With pictures removed, the data below should be returned exactly.

COLLECTED MATERIAL:
- Opening Delimiter -

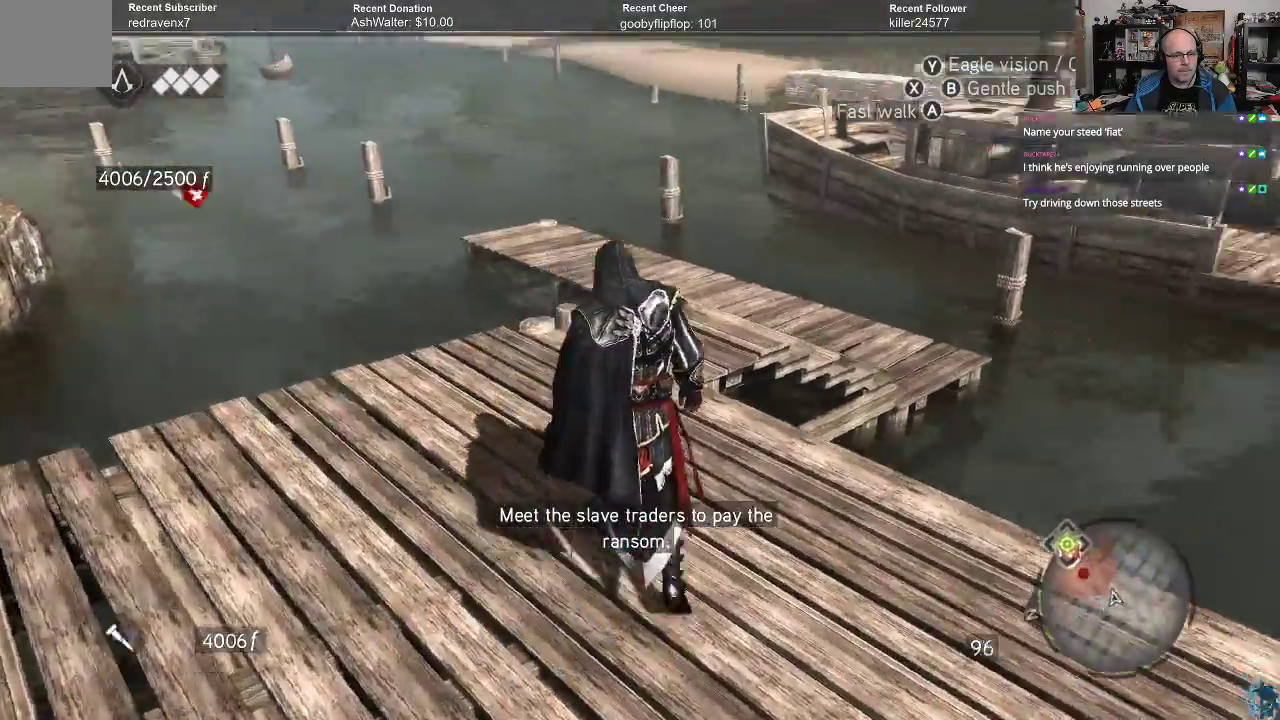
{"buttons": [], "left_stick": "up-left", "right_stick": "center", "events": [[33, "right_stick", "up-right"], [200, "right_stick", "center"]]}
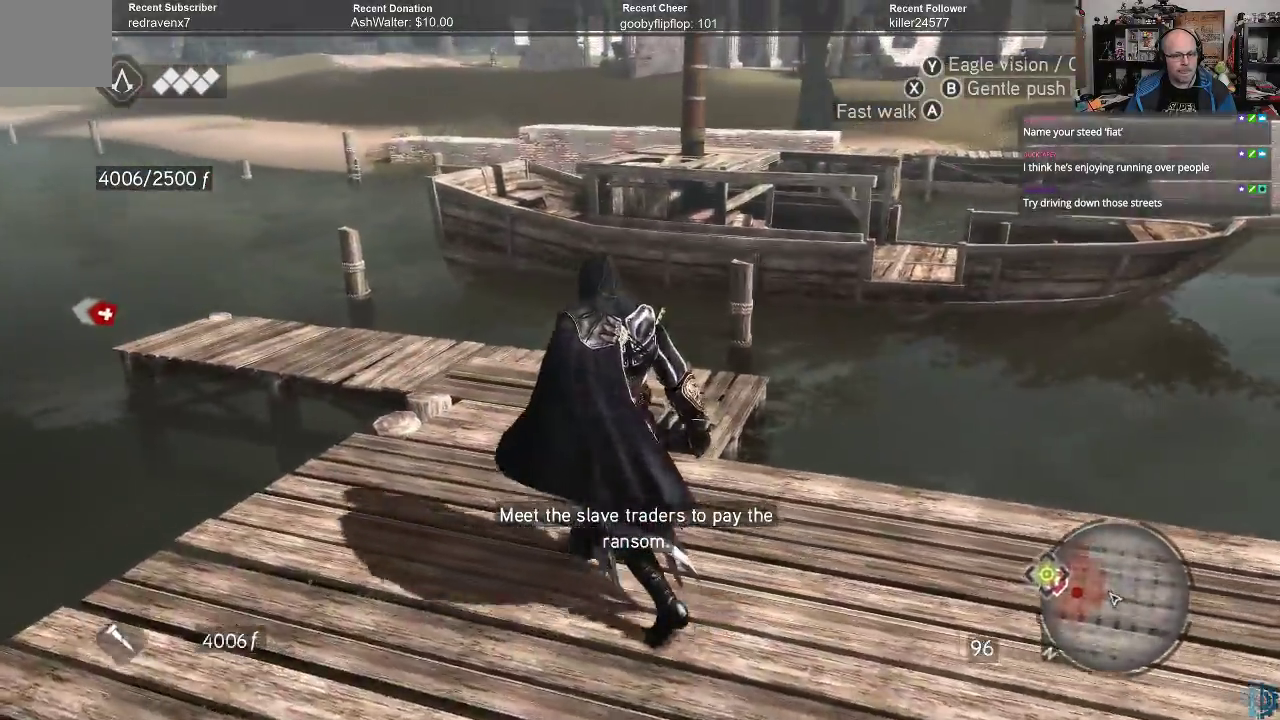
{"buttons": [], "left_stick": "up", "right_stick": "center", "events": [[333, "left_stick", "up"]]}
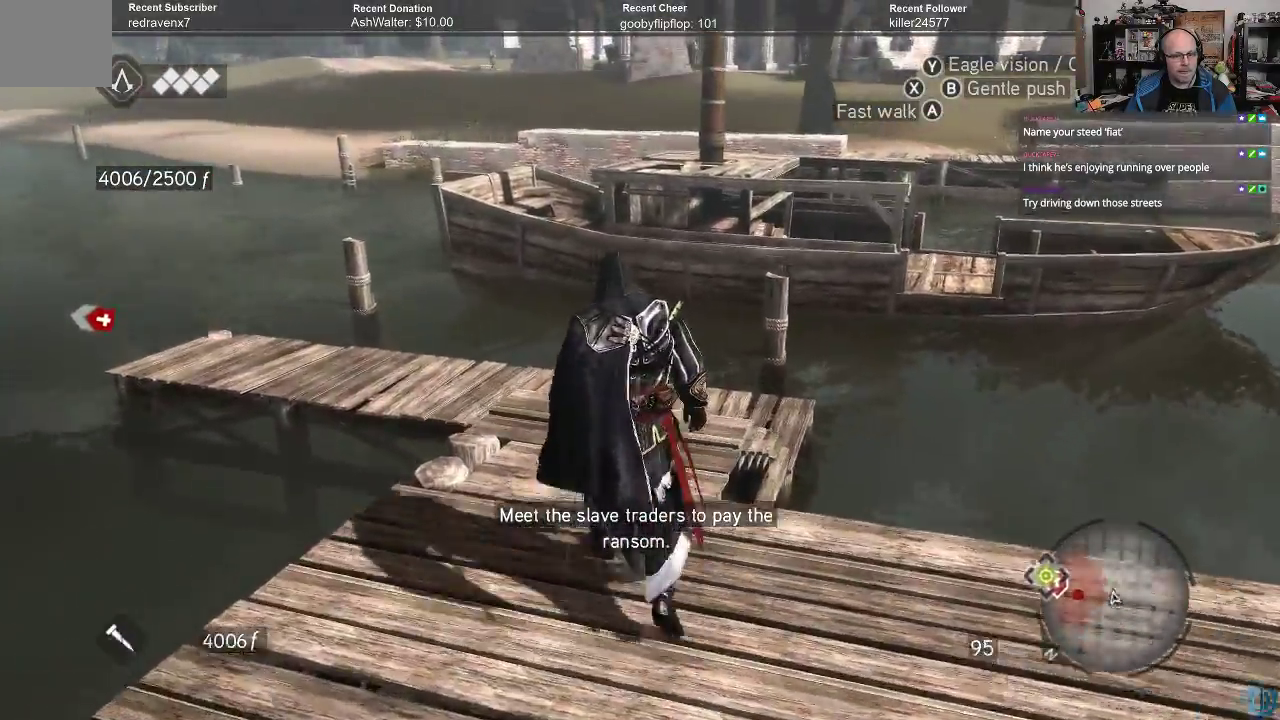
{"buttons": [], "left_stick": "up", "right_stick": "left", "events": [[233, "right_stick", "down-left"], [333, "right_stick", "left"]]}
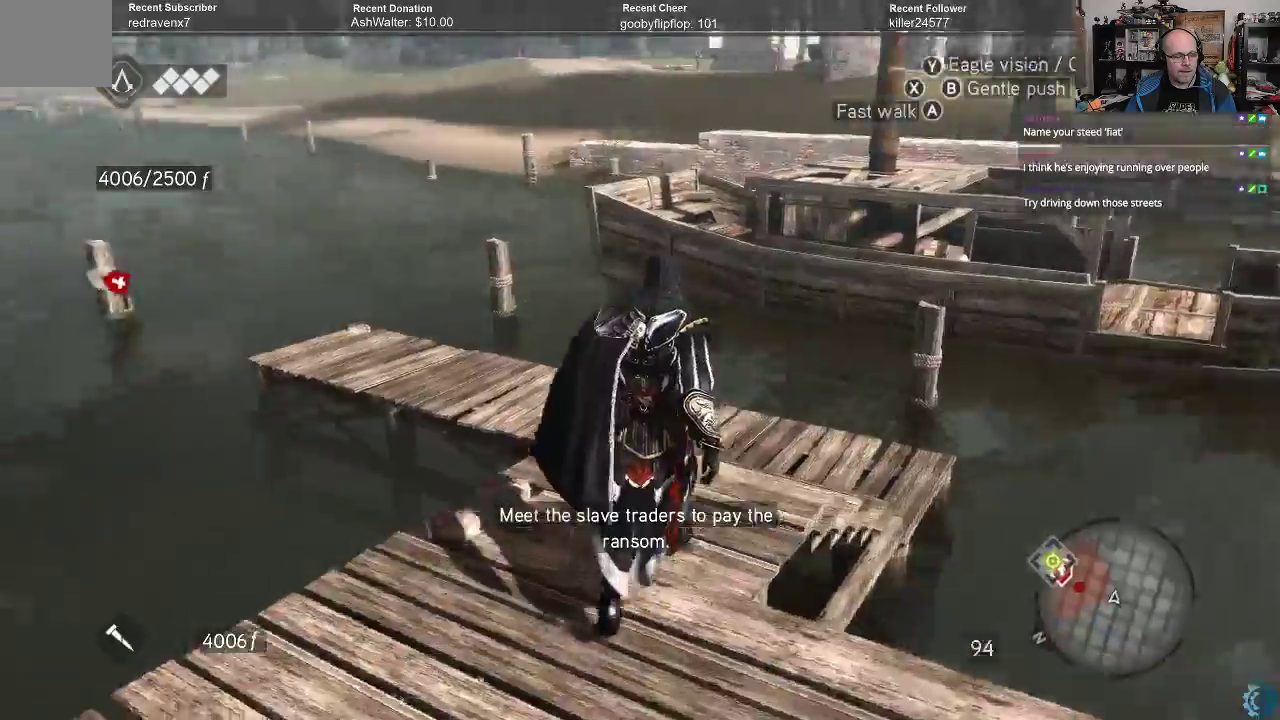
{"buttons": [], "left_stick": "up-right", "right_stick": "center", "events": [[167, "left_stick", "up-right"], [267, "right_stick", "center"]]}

- Closing Delimiter -

WORKED SOLUTION:
{"buttons": [], "left_stick": "up-left", "right_stick": "center", "events": [[33, "right_stick", "up-right"], [200, "right_stick", "center"]]}
{"buttons": [], "left_stick": "up", "right_stick": "center", "events": [[333, "left_stick", "up"]]}
{"buttons": [], "left_stick": "up", "right_stick": "left", "events": [[233, "right_stick", "down-left"], [333, "right_stick", "left"]]}
{"buttons": [], "left_stick": "up-right", "right_stick": "center", "events": [[167, "left_stick", "up-right"], [267, "right_stick", "center"]]}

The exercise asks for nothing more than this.